Most people come to writing because they have a flirting acquaintance with the many rewards it has to offer. Perhaps they have produced the occasional essay or story that met with widespread approval, or have been pleasantly daydreaming about writing the great American novel, or have a lifelong love affair with reading that has made them wonder what it would be like on the other side of the page. Maybe all of us come to writing for one – or all — of these reasons, yet the truth is, so few of us stay. And it’s not because those who do are more talented, or more touched, or so relentlessly pursued by their muses that they occasionally need to ask them to pull back on the inspiration a little because their fingers are cramping from all that furious typing.
But you know this already, don’t you? You’ve probably read something about how important it is for writers to be dedicated to a regular practice. Maybe you’ve heard authors mention a little something about blood, sweat, and tears. Perhaps you’ve even experienced, firsthand, the incredible difference between an easy first draft and a hard-won third. I certainly had encountered all this information and more by the time I began trying to establish an ongoing writing practice, but still I found myself regularly demoralized and frequently bereft when it came to trying to apply all that great advice to my life.
What I’d failed to realize was that, in addition to all the wisdom I’d collected and internalized along the way, I’d also picked up some nasty little mental viruses that made themselves known the moment I tried to put this wisdom into practice. I knew that a regular writing practice was important, but I narrowly assumed that had to look a certain way – sitting down in the same place at the same time every day, for instance – and when it didn’t look the way I’d romanticized it to look, I started to doubt myself. And I also knew that writing could be hard, but when I thought ‘hard’, I somehow pictured Descartes in his bathrobe, furrowing his brow while chewing over the fascinating paradoxes his mind generated while someone else cleaned the bed pan. I didn’t picture getting interrupted every five minutes by a toddler, or getting assigned jury duty for six weeks when I was in the midst of writing a novel, or unexpectedly losing a dear friend when I was just working up the courage to be more vulnerable in my work. Or the infuriating expectations around texting.
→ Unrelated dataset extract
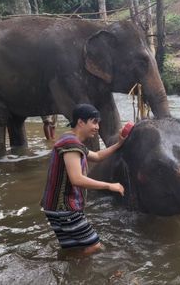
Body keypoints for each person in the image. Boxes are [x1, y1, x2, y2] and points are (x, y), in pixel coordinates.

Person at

The truth is, a healthy writing practice is rarely either pretty or predictable. And for those of us who cannot afford to spend the day in our dressing gowns, it’s enormously inconvenient to keep a regular practice going, mostly because, nine times out of ten, your best laid plans will be derailed. But it’s critical not to confuse inconvenience for incompatibility. Just because you feel like it’s not unfolding the way you think it should does not mean it’s beyond your grasp. It just means that you just need to reframe what the unfolding should look like. If, however, you persist in believing that the writing practice you establish as a 45-year-old mother of three should look like it did that week when you were single and 23 and possessed with the kind of inspirational fervor that only a recent breakup and a six pack of beer can produce, you will get exactly as far as those who decide a marriage is not worth pursuing after the first spark of infatuation has faded.
If, on the other hand, you expect and nourish the kind of commitment that honors both you and your writing, no matter what it looks like or how often it’s derailed, and if you also stop using that magnificent storytelling brain of yours to yield horrible internal narratives about how the fact that the washing machine just broke and the dog has mange means that it just isn’t your destiny to be a writer, you can get an astonishing amount done. If, in other words, you are willing to relinquish everything you’ve imagined about writing to make space for everything that actually works for you around writing — even if that only means five quality minutes a day to check in with curiosity and compassion on your latest pet project — you’ll be on a path to far more rewarding, far more lasting relationship.